Chelsea Handler is lying in a hut in Peru, high out of her mind.
I am lying in my bed in New York, not high, watching Chelsea get high in a hut in Peru.
A few months back, I was watching Chelsea Handler’s Netflix docu-series Chelsea Does. I was deep into an intense Netflix binge, rounding out my fourth and final episode of the season. I had started the season that morning and had only left my bed to grab Ben & Jerry’s out of the fridge. The whole situation is, to this day, debatably, my proudest moment.
Anyways, the last episode is called Chelsea Does Drugs and it’s about, you guessed it, drugs.
I was excited to watch this episode solely because I expected it to be entertaining and hilarious—which it was.
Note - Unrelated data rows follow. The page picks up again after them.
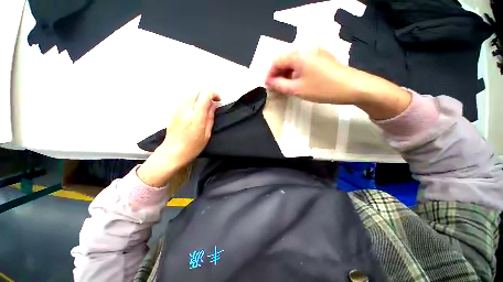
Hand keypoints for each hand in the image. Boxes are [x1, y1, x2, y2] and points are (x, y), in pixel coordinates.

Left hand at [138, 90, 219, 186]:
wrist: (173, 152)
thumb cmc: (193, 146)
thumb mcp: (207, 133)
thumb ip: (210, 117)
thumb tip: (213, 105)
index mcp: (196, 115)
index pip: (205, 94)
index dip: (214, 94)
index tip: (218, 100)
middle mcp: (186, 108)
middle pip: (197, 90)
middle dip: (207, 94)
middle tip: (213, 103)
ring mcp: (178, 108)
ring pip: (191, 94)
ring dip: (200, 97)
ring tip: (205, 108)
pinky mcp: (174, 110)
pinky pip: (186, 100)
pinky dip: (194, 101)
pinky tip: (196, 111)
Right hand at [265, 48, 360, 103]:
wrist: (352, 87)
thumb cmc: (322, 88)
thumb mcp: (297, 89)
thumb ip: (280, 85)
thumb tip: (269, 82)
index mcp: (298, 54)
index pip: (276, 61)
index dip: (269, 74)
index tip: (267, 86)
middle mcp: (306, 49)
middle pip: (285, 60)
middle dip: (277, 74)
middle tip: (275, 88)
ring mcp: (315, 53)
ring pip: (294, 63)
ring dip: (286, 74)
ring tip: (284, 87)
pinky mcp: (321, 58)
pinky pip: (303, 64)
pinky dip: (296, 73)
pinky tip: (296, 82)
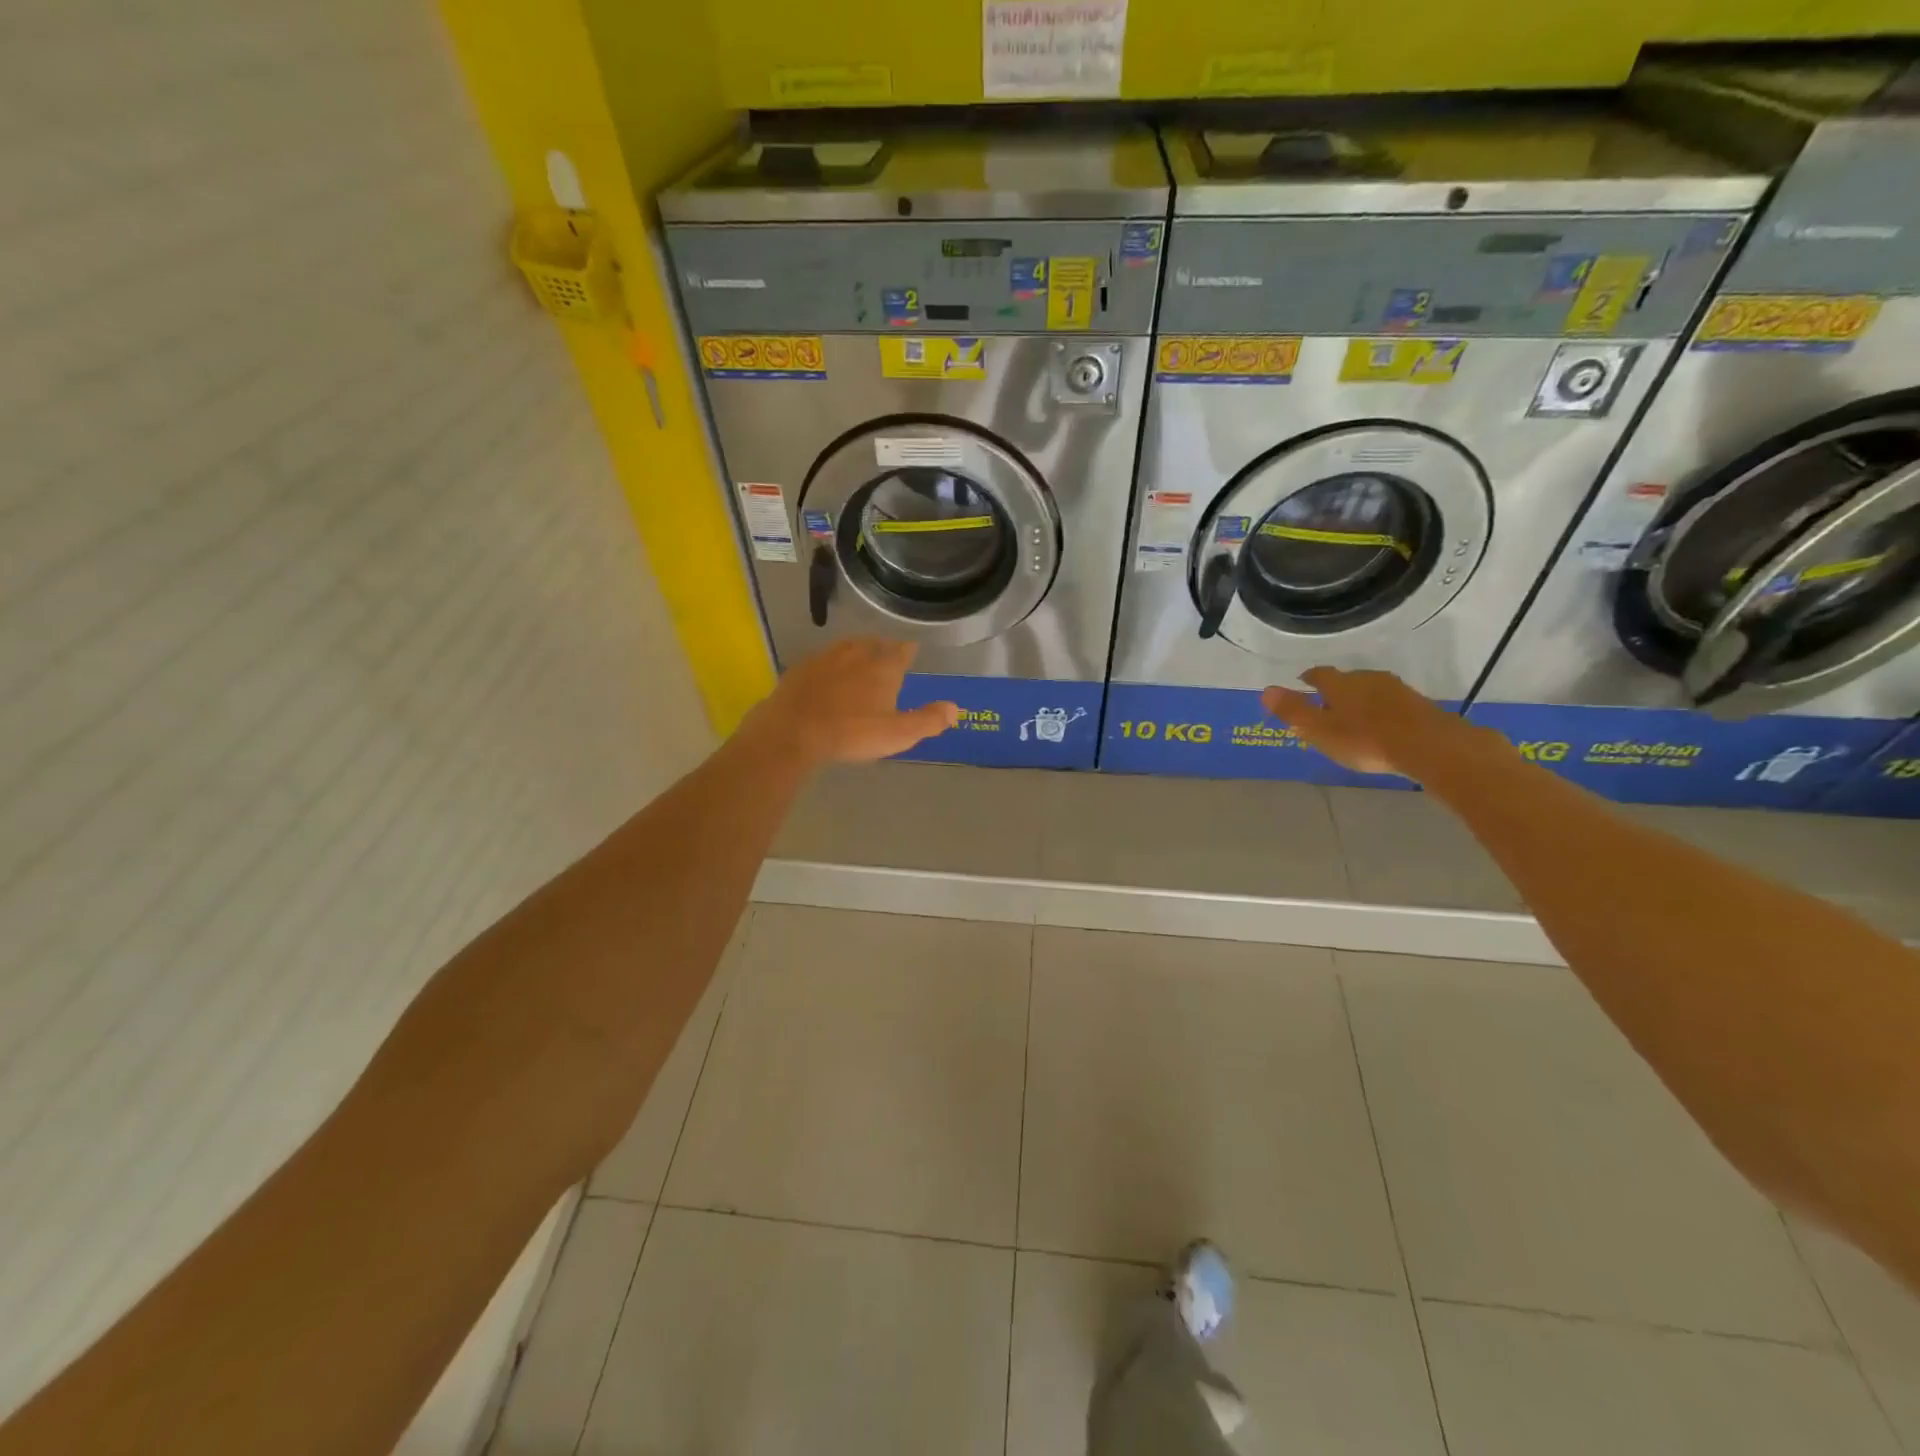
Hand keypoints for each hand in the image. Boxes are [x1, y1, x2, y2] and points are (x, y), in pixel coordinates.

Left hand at [749, 639, 959, 765]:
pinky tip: (826, 673)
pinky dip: (830, 663)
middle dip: (882, 647)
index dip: (908, 650)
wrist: (793, 731)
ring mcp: (826, 659)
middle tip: (886, 652)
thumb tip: (956, 708)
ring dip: (856, 650)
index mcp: (883, 668)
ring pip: (847, 647)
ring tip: (860, 656)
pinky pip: (822, 659)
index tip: (911, 649)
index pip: (902, 651)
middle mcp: (856, 655)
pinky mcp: (801, 669)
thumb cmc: (851, 733)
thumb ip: (928, 720)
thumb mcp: (897, 734)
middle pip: (874, 644)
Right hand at [1261, 667, 1478, 778]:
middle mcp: (1366, 679)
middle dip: (1334, 691)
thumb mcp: (1320, 730)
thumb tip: (1266, 690)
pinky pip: (1389, 702)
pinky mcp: (1416, 703)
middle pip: (1345, 681)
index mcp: (1339, 684)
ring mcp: (1394, 689)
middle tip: (1326, 707)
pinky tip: (1380, 726)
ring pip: (1369, 690)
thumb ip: (1293, 711)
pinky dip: (1380, 711)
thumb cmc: (1365, 739)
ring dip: (1359, 701)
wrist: (1428, 746)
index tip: (1302, 683)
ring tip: (1352, 718)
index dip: (1308, 679)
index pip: (1318, 674)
I never expected it to be relatable. I never expected to gain some huge life truth from a very high Chelsea Handler. Yet, that’s kind of what happened.
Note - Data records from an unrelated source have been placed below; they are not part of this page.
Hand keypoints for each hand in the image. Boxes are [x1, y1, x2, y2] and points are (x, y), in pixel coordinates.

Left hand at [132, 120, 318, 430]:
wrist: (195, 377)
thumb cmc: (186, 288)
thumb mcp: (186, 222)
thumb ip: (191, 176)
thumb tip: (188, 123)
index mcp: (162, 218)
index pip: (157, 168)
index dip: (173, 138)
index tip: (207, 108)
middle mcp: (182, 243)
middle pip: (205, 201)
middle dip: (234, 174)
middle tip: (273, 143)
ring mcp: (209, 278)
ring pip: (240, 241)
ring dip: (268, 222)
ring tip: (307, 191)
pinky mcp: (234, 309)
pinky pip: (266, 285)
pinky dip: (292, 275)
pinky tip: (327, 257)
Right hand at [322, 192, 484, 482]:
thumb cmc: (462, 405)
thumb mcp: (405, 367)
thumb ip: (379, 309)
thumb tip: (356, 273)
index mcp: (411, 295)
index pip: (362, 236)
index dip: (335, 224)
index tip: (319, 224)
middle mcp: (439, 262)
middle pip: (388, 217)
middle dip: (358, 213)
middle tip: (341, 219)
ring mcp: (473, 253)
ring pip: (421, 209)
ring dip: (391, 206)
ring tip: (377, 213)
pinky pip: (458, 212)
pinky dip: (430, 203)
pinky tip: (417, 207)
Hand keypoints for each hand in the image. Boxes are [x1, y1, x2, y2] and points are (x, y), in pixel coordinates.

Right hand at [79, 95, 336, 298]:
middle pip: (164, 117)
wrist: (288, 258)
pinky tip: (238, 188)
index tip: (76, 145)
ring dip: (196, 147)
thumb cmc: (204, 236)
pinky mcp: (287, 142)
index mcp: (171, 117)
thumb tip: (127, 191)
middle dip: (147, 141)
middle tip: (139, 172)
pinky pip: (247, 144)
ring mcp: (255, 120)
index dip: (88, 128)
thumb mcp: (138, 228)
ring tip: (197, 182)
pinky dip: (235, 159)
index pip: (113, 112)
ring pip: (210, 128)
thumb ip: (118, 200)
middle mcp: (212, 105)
In the episode, Chelsea travels to Peru to try the world’s most intense hallucinogenic, ayahuasca. She drinks the gross looking plant soup made by a Peruvian man, and sits alone in a hut while said Peruvian man stares at her. And then, she gets really high.
As a result of her high-ness, Chelsea has a realization. She goes on a long tangent about a lot of deep stuff, but one sentence in particular stood out to me. It’s about her sister, and how they’re two very different people.
“I thought ‘Why does she want to stay in New Jersey, why doesn’t she want to move?’ And then I was like, stop it, she’s not like you.”
It’s brief and in the big picture of existence, it’s not a terribly huge thought. But for me, at this particular moment in my life, it was an important thing to hear.
I’m a very judge-y person. I’m not proud of this fact. It’s not something I put on my resume or declare to a new friend, but it’s true. I judge people a lot. I judge people for their decisions, their dreams, for how often they watch Netflix.
I’m not sure why I judge. I’ll bet my therapist would tell you it has something to do with the insecurity I feel about anything I do, ever. Judging people is a comfortable and seemingly innocent way to quickly make myself feel better, in the comfort of my own brain.
This sounds really bad. I just want you to know that I am aware that this sounds really bad.
The problem with my constantly judging people—beyond the obvious fact that it’s a terrible thing to do—is that over time, my judge-y-ness has become fixated on the people I spend all my time with. I spend too much time secretly judging my friends, the people I like the most in this world.
I’m from a small town in the Midwest. A lot of people from the Midwest dream of leaving the Midwest. A lot of people from the Midwest dream of staying in the Midwest. I fall under the first category and most of my favorite people fall under the second.
In my own little head, the thought of staying in the Midwest forever sounds, frankly, terrible. What I want to do with my life—the jobs I want to have, the goals I’ve set for myself—they can’t happen at home. I have to move. I want to move.
My friends, my best friends in the whole wide world, want to stay in the Midwest. They envision themselves moving down the street from our university, settling down mere hours away from where they grew up.
Of course I like my plan better—it’s my plan. But as a result of their intensely different goals and dreams, I’ve been subtly judging my friends for a long time.
If my hypothesis about the connection between judging people and insecurity is correct, then I probably turn internal fear into external judgement. Because I’m afraid of my future. I’m overwhelmed by my goals. And commenting on other people’s futures—of which I have no say or power—is a lot easier than working on myself.
For too long, I’ve been unable to wrap my head around my friend’s life plans, selfishly unsatisfied with their perspective futures.
But why? Because they’re different from mine?
Chelsea’s realization about her sister became my realization too. Just because Chelsea’s sister doesn’t want to leave New Jersey doesn’t mean she’s not an adventurous, successful, brave, interesting human being.
Just because my friends and I have different life plans doesn’t mean that one is better than the other. They’re just different. And different is good.
Judging people for finding a path, for actively seeking out a future that excites them—it’s just a huge waste of time. Judging people instead of bettering yourself? Now that’s just stupid. Other people’s dreams have nothing to do with you, or me, so why not just be happy for them? Why not just encourage them and love on them?
Thank you, very high Chelsea Handler. You made me a better person.